Свое решение стать политработником Саблин объяснял тем, что он «от мысли о чистке партии (КПСС – М.С.) перебрался (ну и стилистика – М.С.) к мысли изменения государственного аппарата», что он чувствовал, что «что-то… надо было делать, но не хватало знаний». И эти знания Саблин решил приобрести в форпосте агитации и пропаганды в Вооруженных Силах СССР, каким являлась ВПА?
Разгадка решения В. Саблина круто изменить свою офицерскую судьбу, по всей видимости, кроется в другом: потерпев неудачу в своей профессиональной карьере, он решил стать политработником, которые, как правило, без особых усилий хорошо продвигались по карьерной лестнице. В основном в политработники, по собственному желанию, «переквалифицировались» именно те офицеры, у которых по тем или иным причинам служба на корабельных должностях, что называется, «не задалась». Как правило, строевые командиры не шли на такие должности. В среде флотского офицерства к такой перемене в профессии относились с презрением, ведь на флоте были политработники-профессионалы: в ВВМУ им. Фрунзе был политический факультет, а после его ликвидации, в 1967 году, было создано Киевское высшее военно-морское политическое училище (КВВМПУ).
Не обошлось и без протекции, то есть без того самого пресловутого «блата», которым так возмущался сам Саблин. Поступлению Саблина «поспособствовал» друг и бывший сослуживец отца Валерия, капитана 1-го ранга Михаила Саблина, тогдашний начальник Политуправления ВМФ адмирал Гришанов (Гришанов Василий Максимович (1911–1994), адмирал – начальник Политического Управления ВМФ СССР в 1963–1981 гг.); ведь в ВПА, как правило, принимали дипломированных политработников, прослуживших на первичных должностях не менее двух лет и дающих право в нее поступать.
В 1969 году Валерий Саблин поступил в академию, которую с отличием окончил в 1973 году и был направлен на Балтийский флот, где и стал заместителем командира по политчасти БПК «Сторожевой».
Должность замполита большого противолодочного корабля соответствовала званию капитана 3 ранга, которое Саблин по выпуску и получил. На аналогичных кораблях встречались замполиты, занявшие эту должность через 3 года после окончания КВВМПУ. После окончания ВПА старшие офицеры, каковым был В. Саблин, назначались как минимум на должности замполитов кораблей 1 ранга, замполитами бригад или в политотделы соединений кораблей. А должность замполита корабля 2 ранга была «академической» лишь в том смысле, что давала право поступать в Академию, которую В. Саблин так блестяще закончил.

********************

:: Задачи для решения ::
[1] Перепишите из текста о Саблине без изменений всё от слов "Свое решение стать" до слов "каким являлась ВПА?".
[2] В каком году, согласно тексту о Саблине, было создано Киевское высшее военно-морское политическое училище?
Опирайтесь только на текст о Саблине.

:: Материал ::
********************

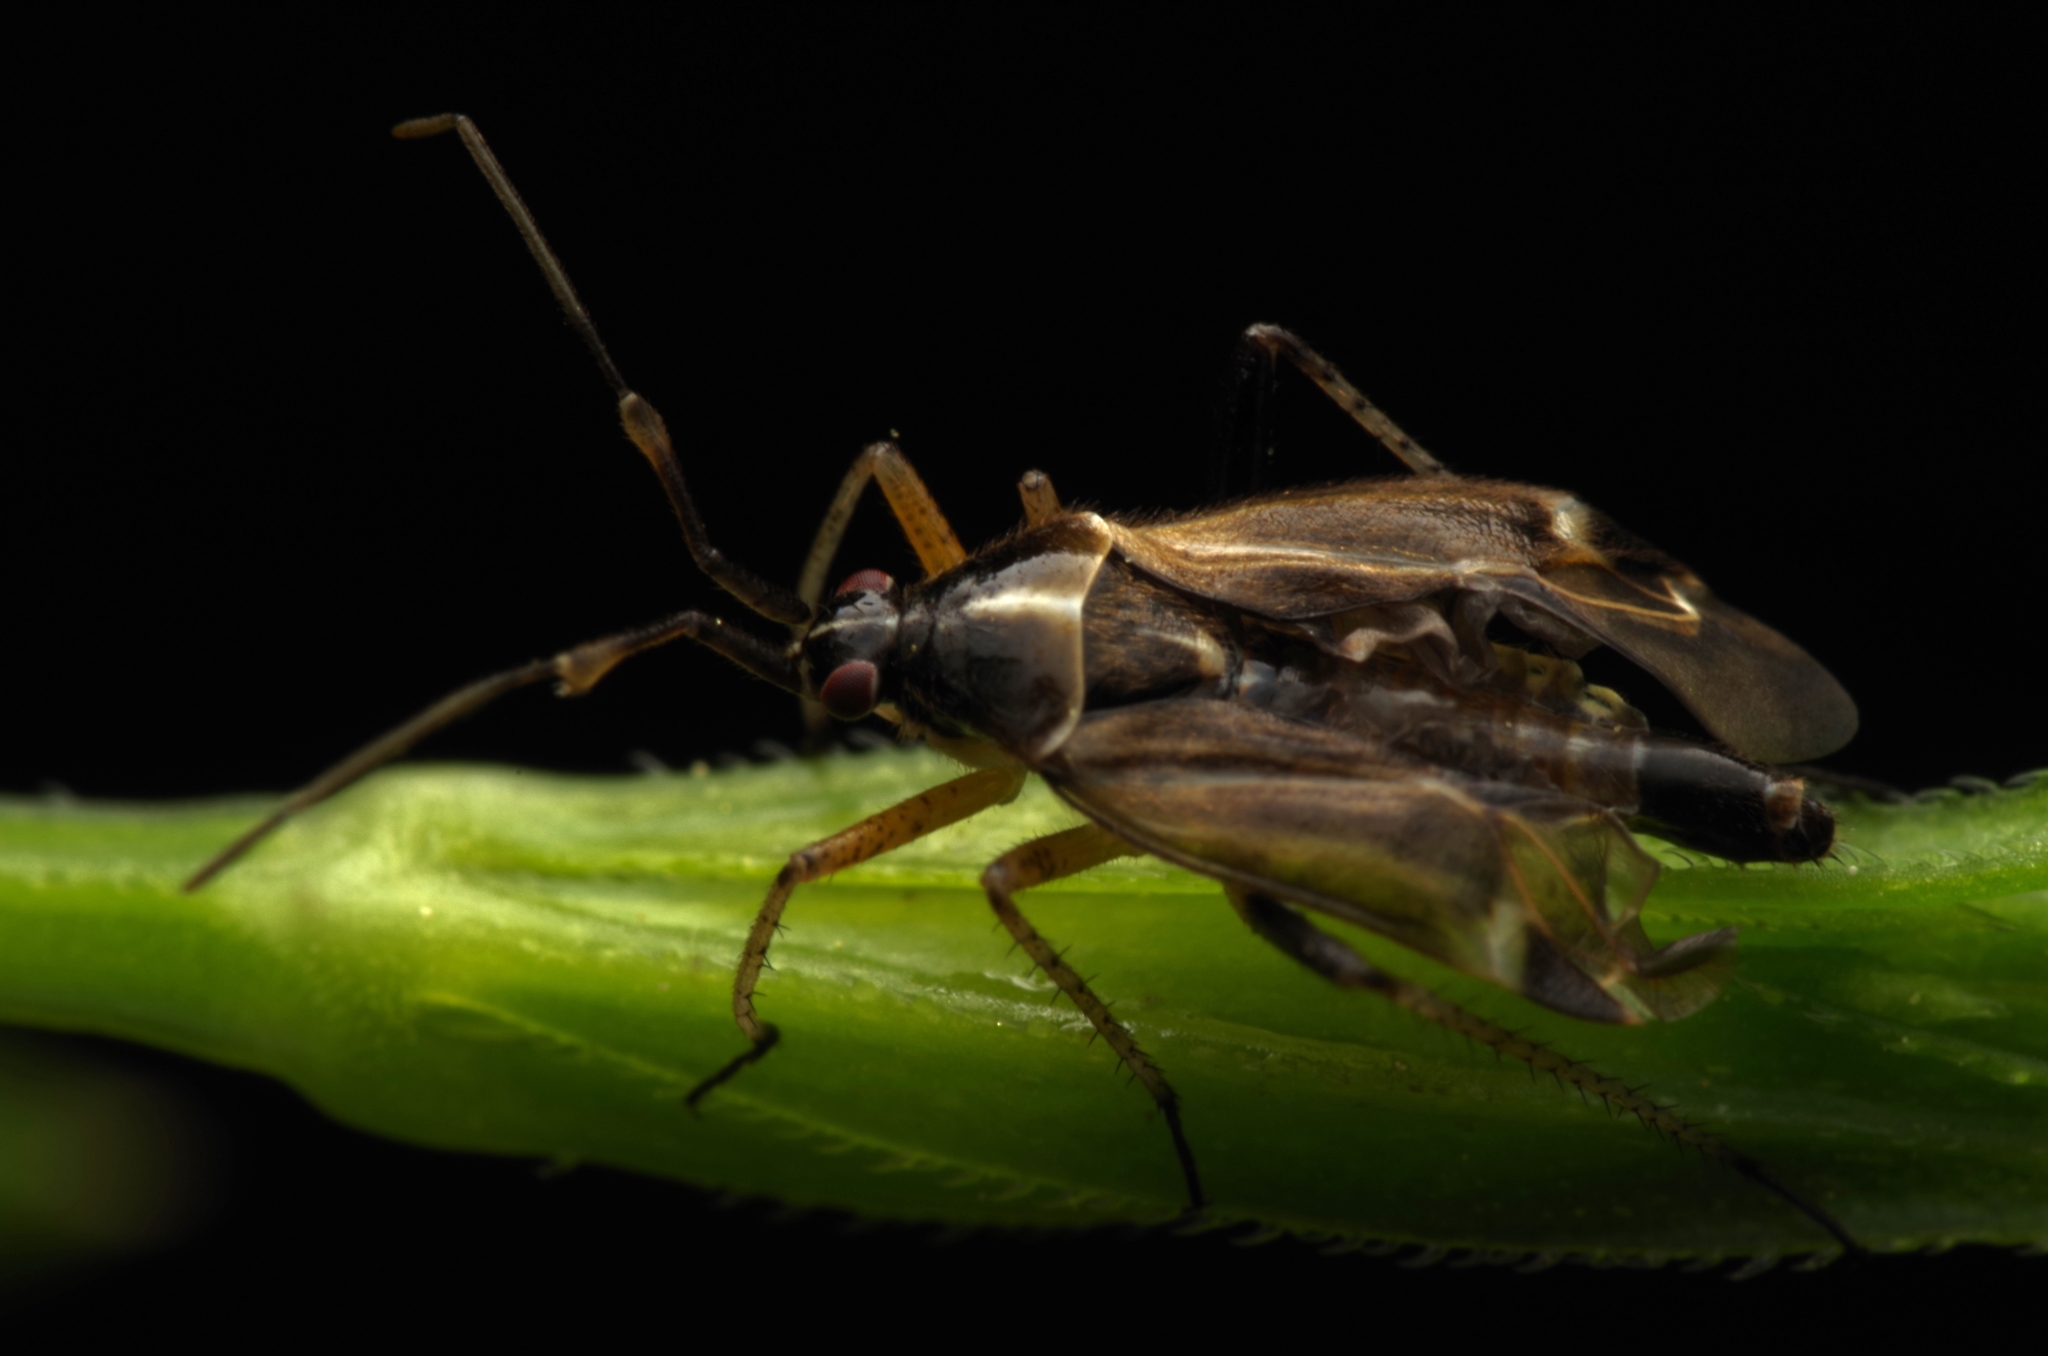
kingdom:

********************

:: Ответы по порядку ::
[1]
Свое решение стать политработником Саблин объяснял тем, что он «от мысли о чистке партии (КПСС – М.С.) перебрался (ну и стилистика – М.С.) к мысли изменения государственного аппарата», что он чувствовал, что «что-то… надо было делать, но не хватало знаний». И эти знания Саблин решил приобрести в форпосте агитации и пропаганды в Вооруженных Силах СССР, каким являлась ВПА?

[2] В 1967 году.